Come spiegare altrimenti il “bonus lavastoviglie” da 200 euro, partorito un anno fa dall’Assemblea regionale e giunto soltanto adesso (o quasi) a destinazione? L’avviso pubblico è stato appena pubblicato: da oggi, i residenti in Sicilia potranno registrarsi online per ottenere il contributo per aver acquistato una lavastoviglie tra il 16 agosto 2024 e il 15 gennaio 2025. Non basta essere poveri: bisogna essere rapidi, perché la seconda fase della procedura sarà un click day, dal 21 al 23 luglio, e vincerà chi clicca per primo. Il budget complessivo? 196 mila euro. Roba da 980 lavastoviglie in tutto. Una misura simbolica, che più che a risolvere un problema punta a comunicare qualcosa: che il governo c’è, che si muove, che qualcosa fa.
Non è l’unica trovata assistenziale: accanto alla lavastoviglie, c’è il contributo sugli interessi dei prestiti al consumo. Una misura bandiera del governo Schifani: contributi fino al 70% degli interessi su prestiti destinati all’acquisto di beni durevoli (niente lusso, ma protesi e lavatrici sì). I residenti in Sicilia con Isee sotto i 30 mila euro possono presentare domanda – rigorosamente online – per importi tra i 150 e i 5.000 euro. Fino a una settimana fa erano arrivate 585 richieste, e una seconda finestra è stata già aperta per soddisfare le domande rimaste “in bozza”. Il fondo complessivo ammonta a 15 milioni l’anno. Misura utile? Forse. Strutturale? Decisamente no. Soprattutto se pensata come panacea per una povertà che continua a colpire una quota enorme della popolazione.
A raccontare la dimensione reale del disagio è stato Emiliano Abramo, responsabile della Comunità di Sant’Egidio, che ha affiancato il governo regionale nell’attuazione della legge 16/2021 per il contrasto alla povertà: in Sicilia, ha spiegato, il 38% della popolazione è a rischio. Il rifinanziamento della misura, con 5 milioni stanziati dall’Ars nell’ultima manovrina di giugno, servirà a sostenere il terzo settore nella distribuzione di alimenti e nell’assistenza agli indigenti. Anche Schifani, seppure tra le righe del trionfalismo, ha riconosciuto che “restano fragilità, in particolare nell’agricoltura e nell’occupazione giovanile”.

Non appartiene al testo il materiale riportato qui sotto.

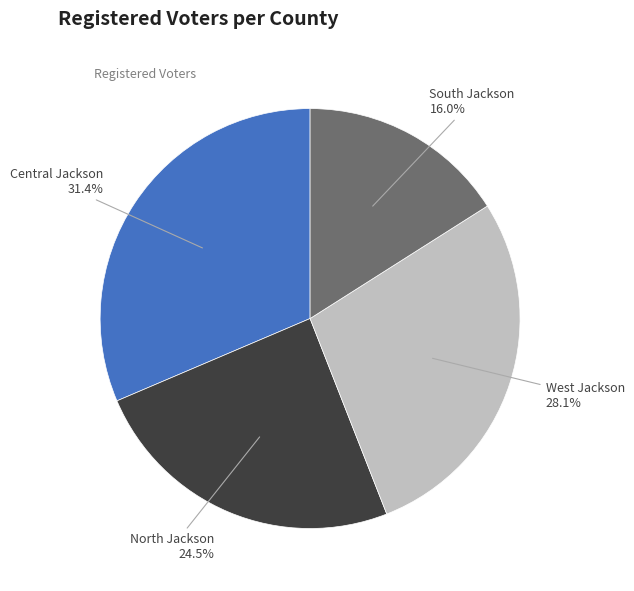

Is there a majority slice in this chart?

No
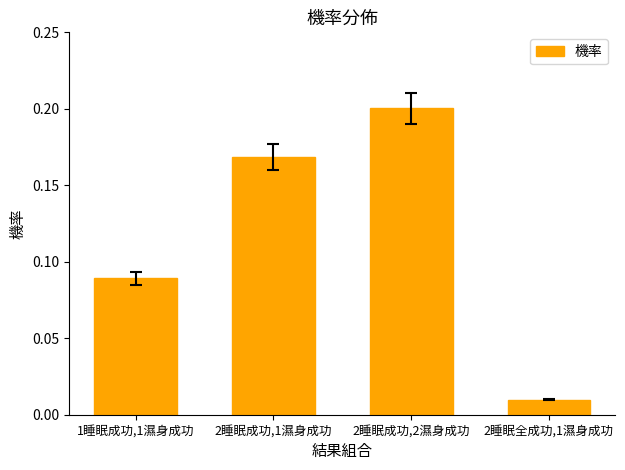

At which label is the value closest to 0?

2睡眠全成功,1濕身成功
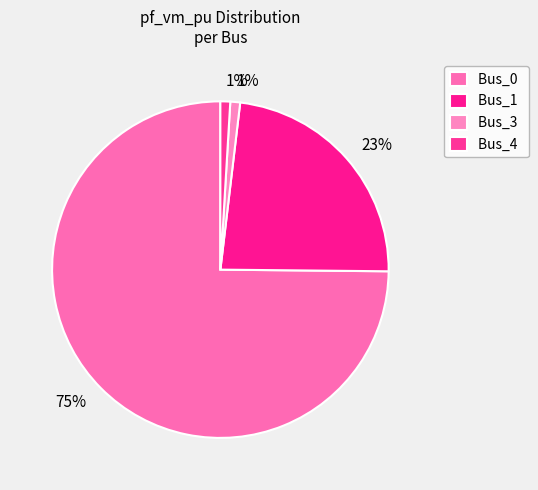

Which category accounts for the majority?

Bus_0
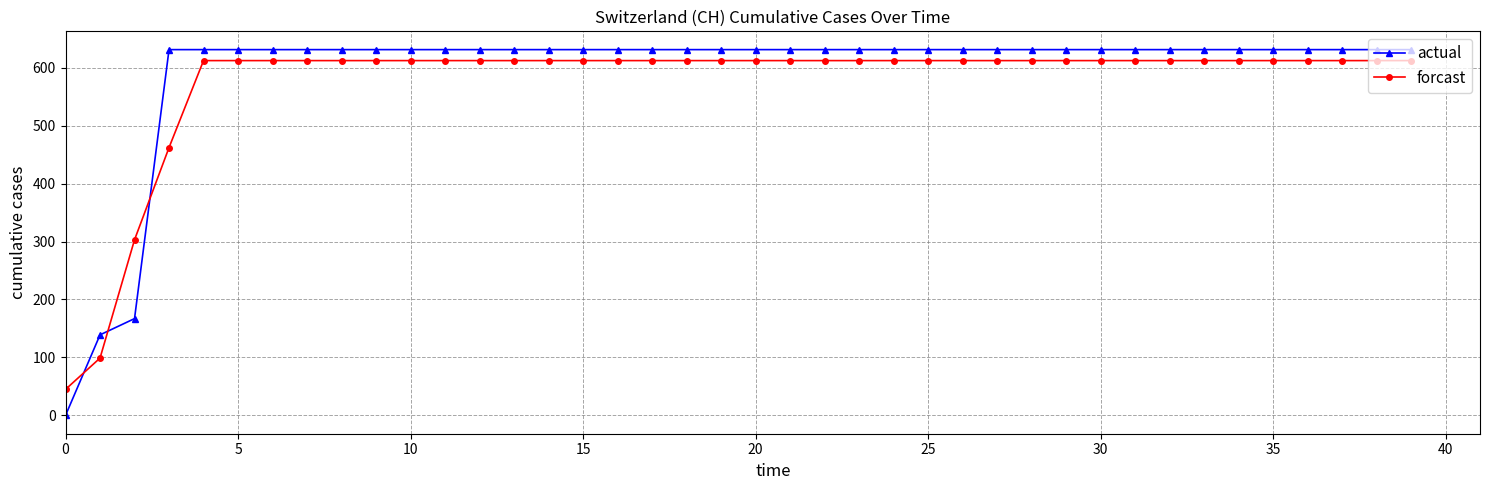

What is the greatest value displayed?

631.0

Ma come si conciliano queste fragilità con l’immagine di una Sicilia locomotiva del Paese? Come è possibile non notare la distonia di un messaggio che meriterebbe approfondimenti concreti e verifiche sul campo? Da un lato ci sono indicatori macroeconomici incoraggianti, favoriti da flussi turistici e investimenti pubblici (persino dagli appalti, dov’è sottilissimo – come dimostrano le cronache – il confine fra il lecito e l’illecito: vedi rete idrica di Agrigento), non certo da una rivoluzione industriale o produttiva. Dall’altro, una classe politica che continua a rincorrere il consenso con misure estemporanee, incapace di costruire strumenti strutturali di sviluppo.
Non aiuta a chiarire il quadro l’intervento dell’assessore alle Attività produttive, Edy Tamajo, che ha definito il report Bankitalia “un riconoscimento autorevole che premia il lavoro silenzioso e concreto del governo regionale”. Aggiungendo che il risultato “ci motiva a fare ancora di più, proseguendo sulla strada delle riforme e del sostegno all’innovazione e ai talenti siciliani”. Frasi scolpite su misura per i comunicati stampa, che dicono tutto e niente. E che lasciano intatto il dubbio: qual è davvero il motore di questa ripresa? Se c’è un motore…
Lo stesso rapporto di Bankitalia sottolinea come l’adozione delle tecnologie basate su intelligenza artificiale sia ancora limitata: solo il 17% delle imprese siciliane le utilizza (contro il 27% della media nazionale). E se è vero che l’occupazione cresce, lo fa partendo da livelli molto bassi: il tasso tra i 15 e i 64 anni è al 46,8%, ancora distante dalla media italiana del 62,2%. Anche sul fronte bancario la Sicilia resta indietro: gli sportelli attivi sono solo 21 ogni 100 mila abitanti (33 in Italia), e due istituti hanno appena lasciato l’Isola.
“Siamo sulla strada giusta”, ha detto Schifani. Ma qual è la direzione? Quella della lavastoviglie? Del prestito per il frigorifero? Del bando per i pacchi alimentari? Oppure serve davvero “una stagione di scelte coraggiose”, come invocato dallo stesso presidente? L’impressione è che il governo continui a galleggiare tra un annuncio e un’emergenza, rincorrendo il disagio sociale più che affrontarlo.